__RECORDS SHOWN__.

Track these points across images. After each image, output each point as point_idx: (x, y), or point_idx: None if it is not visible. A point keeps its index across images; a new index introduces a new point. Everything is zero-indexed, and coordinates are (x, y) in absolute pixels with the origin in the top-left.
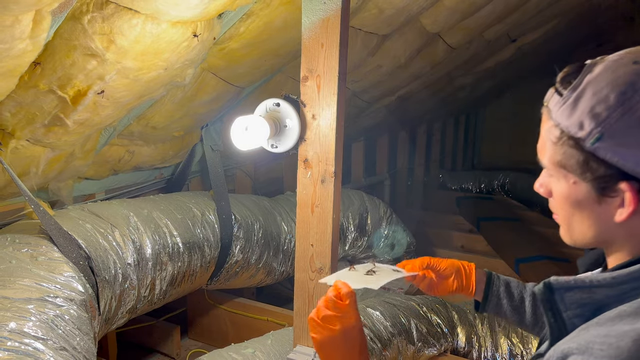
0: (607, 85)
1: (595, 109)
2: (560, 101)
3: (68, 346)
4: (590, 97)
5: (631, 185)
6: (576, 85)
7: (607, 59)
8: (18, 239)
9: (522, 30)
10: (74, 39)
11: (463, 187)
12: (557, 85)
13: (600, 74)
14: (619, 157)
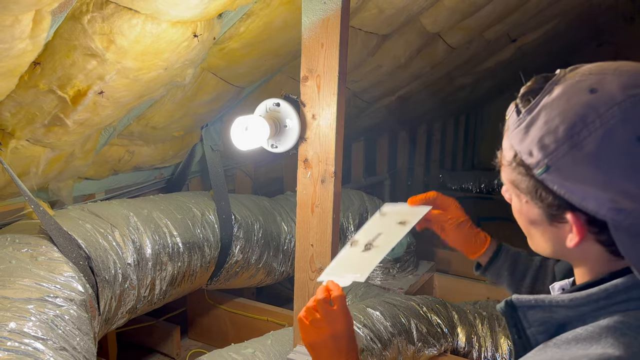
0: (558, 115)
1: (544, 140)
2: (516, 122)
3: (68, 346)
4: (542, 125)
5: (577, 217)
6: (532, 108)
7: (568, 80)
8: (18, 239)
9: (522, 30)
10: (74, 39)
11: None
12: (517, 101)
13: (556, 99)
14: (566, 190)
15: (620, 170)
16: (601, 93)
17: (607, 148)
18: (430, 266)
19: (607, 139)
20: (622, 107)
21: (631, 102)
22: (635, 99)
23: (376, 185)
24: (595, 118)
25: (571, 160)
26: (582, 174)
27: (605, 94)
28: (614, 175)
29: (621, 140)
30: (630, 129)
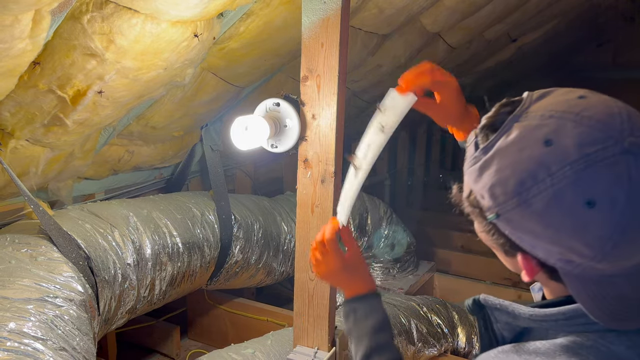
0: (510, 165)
1: (495, 189)
2: (472, 158)
3: (67, 346)
4: (494, 172)
5: (528, 260)
6: (488, 148)
7: (528, 119)
8: (17, 239)
9: (522, 30)
10: (74, 39)
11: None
12: (477, 132)
13: (510, 145)
14: (516, 238)
15: (568, 231)
16: (556, 147)
17: (556, 209)
18: (431, 266)
19: (557, 200)
20: (575, 168)
21: (584, 163)
22: (589, 160)
23: (376, 185)
24: (546, 177)
25: (519, 215)
26: (531, 228)
27: (560, 150)
28: (561, 234)
29: (570, 202)
30: (580, 192)
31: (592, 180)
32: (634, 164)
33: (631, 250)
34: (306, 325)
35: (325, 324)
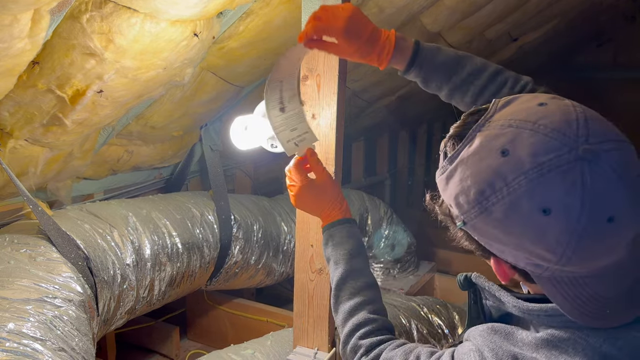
0: (471, 175)
1: (459, 199)
2: (441, 167)
3: (67, 347)
4: (457, 182)
5: (499, 264)
6: (453, 158)
7: (489, 129)
8: (16, 239)
9: (523, 30)
10: (73, 38)
11: None
12: (445, 141)
13: (471, 155)
14: (485, 243)
15: (529, 237)
16: (511, 157)
17: (514, 216)
18: (431, 267)
19: (514, 208)
20: (529, 177)
21: (537, 173)
22: (542, 169)
23: (376, 185)
24: (502, 186)
25: (483, 222)
26: (495, 235)
27: (514, 160)
28: (522, 240)
29: (527, 210)
30: (535, 200)
31: (546, 189)
32: (588, 171)
33: (595, 253)
34: (306, 326)
35: (325, 325)
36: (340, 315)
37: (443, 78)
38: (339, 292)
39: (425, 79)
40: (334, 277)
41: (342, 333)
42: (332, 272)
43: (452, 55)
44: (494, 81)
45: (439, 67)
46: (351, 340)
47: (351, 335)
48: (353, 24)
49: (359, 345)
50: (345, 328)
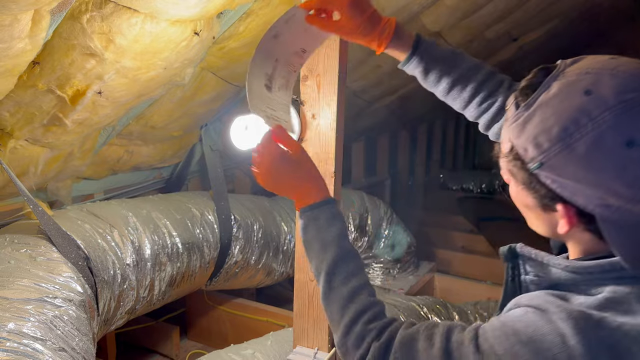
0: (553, 115)
1: (539, 138)
2: (514, 116)
3: (67, 347)
4: (537, 123)
5: (567, 209)
6: (530, 104)
7: (566, 77)
8: (17, 239)
9: (523, 30)
10: (73, 38)
11: (464, 187)
12: (516, 94)
13: (552, 98)
14: (557, 185)
15: (609, 172)
16: (595, 96)
17: (597, 151)
18: (431, 267)
19: (598, 142)
20: (614, 112)
21: (622, 108)
22: (627, 104)
23: (376, 185)
24: (587, 122)
25: (563, 160)
26: (573, 173)
27: (599, 98)
28: (602, 176)
29: (611, 144)
30: (619, 133)
31: (631, 123)
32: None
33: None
34: (306, 326)
35: (325, 325)
36: (337, 304)
37: (443, 70)
38: (331, 278)
39: (425, 69)
40: (324, 263)
41: (342, 323)
42: (319, 258)
43: (450, 49)
44: (491, 79)
45: (439, 58)
46: (356, 327)
47: (355, 322)
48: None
49: (368, 330)
50: (345, 317)
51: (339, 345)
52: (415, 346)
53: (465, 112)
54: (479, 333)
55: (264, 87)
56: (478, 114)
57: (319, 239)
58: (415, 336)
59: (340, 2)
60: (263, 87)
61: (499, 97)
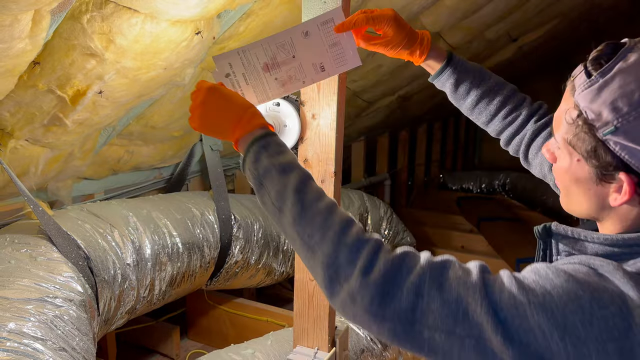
0: (635, 80)
1: (618, 102)
2: (586, 83)
3: (67, 347)
4: (616, 88)
5: (630, 178)
6: (605, 71)
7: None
8: (17, 239)
9: (523, 30)
10: (73, 39)
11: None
12: (587, 64)
13: (632, 65)
14: (627, 152)
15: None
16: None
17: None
18: None
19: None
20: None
21: None
22: None
23: (376, 185)
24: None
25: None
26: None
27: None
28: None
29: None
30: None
31: None
32: None
33: None
34: (306, 326)
35: (325, 325)
36: (316, 220)
37: (473, 83)
38: (303, 197)
39: (456, 82)
40: (289, 185)
41: (326, 238)
42: (281, 183)
43: (477, 66)
44: (516, 95)
45: (470, 71)
46: (346, 239)
47: (344, 234)
48: (398, 19)
49: (364, 240)
50: (329, 230)
51: (326, 266)
52: (447, 273)
53: (489, 127)
54: (515, 275)
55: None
56: (502, 128)
57: (276, 165)
58: (445, 264)
59: (386, 18)
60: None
61: (523, 112)
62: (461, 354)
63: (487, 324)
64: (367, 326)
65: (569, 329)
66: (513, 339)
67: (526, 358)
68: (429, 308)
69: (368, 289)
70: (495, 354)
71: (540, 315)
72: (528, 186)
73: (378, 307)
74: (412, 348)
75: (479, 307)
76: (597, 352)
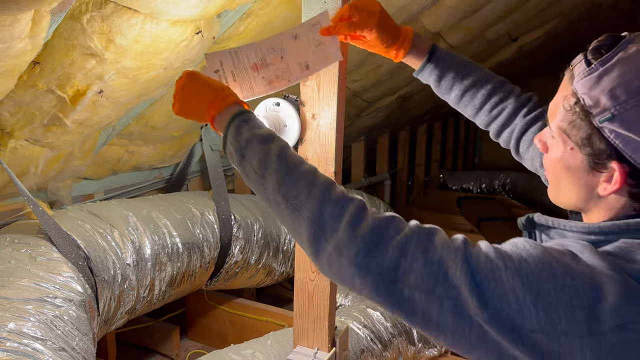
0: (634, 70)
1: (616, 91)
2: (585, 71)
3: (67, 347)
4: (616, 77)
5: (622, 167)
6: (606, 60)
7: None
8: (17, 239)
9: (523, 30)
10: (73, 39)
11: (464, 187)
12: (587, 53)
13: (633, 55)
14: (621, 140)
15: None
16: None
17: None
18: None
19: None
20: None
21: None
22: None
23: (376, 185)
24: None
25: (637, 113)
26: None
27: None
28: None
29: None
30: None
31: None
32: None
33: None
34: (306, 326)
35: (325, 325)
36: (301, 180)
37: (456, 77)
38: (286, 162)
39: (439, 76)
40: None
41: (311, 195)
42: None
43: (463, 58)
44: (502, 88)
45: (453, 65)
46: (332, 196)
47: (329, 192)
48: (383, 16)
49: (348, 199)
50: (315, 189)
51: (312, 222)
52: (433, 237)
53: (476, 119)
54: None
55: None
56: (489, 121)
57: (257, 136)
58: (433, 231)
59: (369, 26)
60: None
61: (509, 105)
62: (439, 315)
63: (465, 286)
64: (350, 280)
65: (541, 295)
66: (487, 303)
67: (499, 322)
68: (412, 268)
69: (355, 241)
70: (472, 317)
71: (515, 280)
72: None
73: (364, 258)
74: (393, 307)
75: (459, 270)
76: (566, 318)
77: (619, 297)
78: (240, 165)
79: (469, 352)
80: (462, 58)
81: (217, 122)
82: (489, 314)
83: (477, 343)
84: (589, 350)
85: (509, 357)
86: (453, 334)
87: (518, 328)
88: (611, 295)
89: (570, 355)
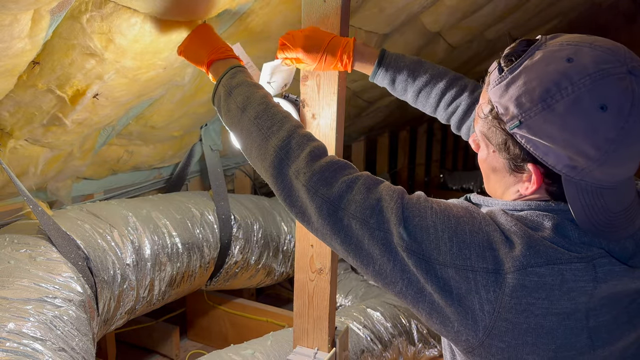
0: (537, 77)
1: (521, 98)
2: (497, 79)
3: (67, 347)
4: (521, 85)
5: (537, 169)
6: (514, 68)
7: (549, 47)
8: (17, 239)
9: (523, 30)
10: (73, 38)
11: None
12: (500, 60)
13: (536, 63)
14: (531, 145)
15: (581, 132)
16: (576, 63)
17: (574, 112)
18: None
19: (576, 104)
20: (592, 78)
21: (600, 75)
22: (604, 72)
23: None
24: (568, 85)
25: (542, 120)
26: (549, 132)
27: (580, 65)
28: (575, 136)
29: (587, 106)
30: (595, 97)
31: (605, 89)
32: (636, 82)
33: (626, 158)
34: (306, 326)
35: (325, 325)
36: (279, 115)
37: (409, 80)
38: (268, 101)
39: (392, 79)
40: (257, 93)
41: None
42: (250, 90)
43: (415, 59)
44: (455, 84)
45: (403, 68)
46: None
47: (300, 128)
48: (310, 40)
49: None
50: (288, 123)
51: (279, 148)
52: (380, 183)
53: (437, 116)
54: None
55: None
56: (447, 117)
57: (248, 83)
58: (383, 181)
59: (295, 49)
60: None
61: (464, 100)
62: (370, 244)
63: (394, 218)
64: (298, 201)
65: (458, 233)
66: (410, 233)
67: (417, 252)
68: (354, 198)
69: (311, 169)
70: (396, 248)
71: (438, 217)
72: None
73: (315, 183)
74: (332, 232)
75: (393, 206)
76: (476, 256)
77: (522, 245)
78: (225, 102)
79: (392, 283)
80: (412, 59)
81: (214, 68)
82: (409, 243)
83: (398, 274)
84: (492, 289)
85: (425, 295)
86: (380, 264)
87: (433, 261)
88: (517, 244)
89: (476, 293)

__ACTION ITEM__.
Everything from the opening line of the data through the line with "33: (631, 250)" should be repeated exactly; leave the pictures out.

__WRITTEN RESPONSE__.
Track these points across images. After each image, output each point as point_idx: (x, y), or point_idx: None if it is not visible. A point keeps its index across images; a new index introduces a new point. Everything is zero-indexed, and coordinates are (x, y) in absolute pixels with the origin in the top-left.
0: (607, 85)
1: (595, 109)
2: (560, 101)
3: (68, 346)
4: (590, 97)
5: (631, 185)
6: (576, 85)
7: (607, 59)
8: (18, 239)
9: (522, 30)
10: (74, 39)
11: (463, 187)
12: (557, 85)
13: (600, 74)
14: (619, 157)
0: (558, 115)
1: (544, 140)
2: (516, 122)
3: (68, 346)
4: (542, 125)
5: (577, 217)
6: (532, 108)
7: (568, 80)
8: (18, 239)
9: (522, 30)
10: (74, 39)
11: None
12: (517, 101)
13: (556, 99)
14: (566, 190)
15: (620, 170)
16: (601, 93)
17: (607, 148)
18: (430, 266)
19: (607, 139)
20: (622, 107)
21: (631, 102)
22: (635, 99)
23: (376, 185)
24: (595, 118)
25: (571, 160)
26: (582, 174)
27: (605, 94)
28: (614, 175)
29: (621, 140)
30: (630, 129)
0: (510, 165)
1: (495, 189)
2: (472, 158)
3: (67, 346)
4: (494, 172)
5: (528, 260)
6: (488, 148)
7: (528, 119)
8: (17, 239)
9: (522, 30)
10: (74, 39)
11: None
12: (477, 132)
13: (510, 145)
14: (516, 238)
15: (568, 231)
16: (556, 147)
17: (556, 209)
18: (431, 266)
19: (557, 200)
20: (575, 168)
21: (584, 163)
22: (589, 160)
23: (376, 185)
24: (546, 177)
25: (519, 215)
26: (531, 228)
27: (560, 150)
28: (561, 234)
29: (570, 202)
30: (580, 192)
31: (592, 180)
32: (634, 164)
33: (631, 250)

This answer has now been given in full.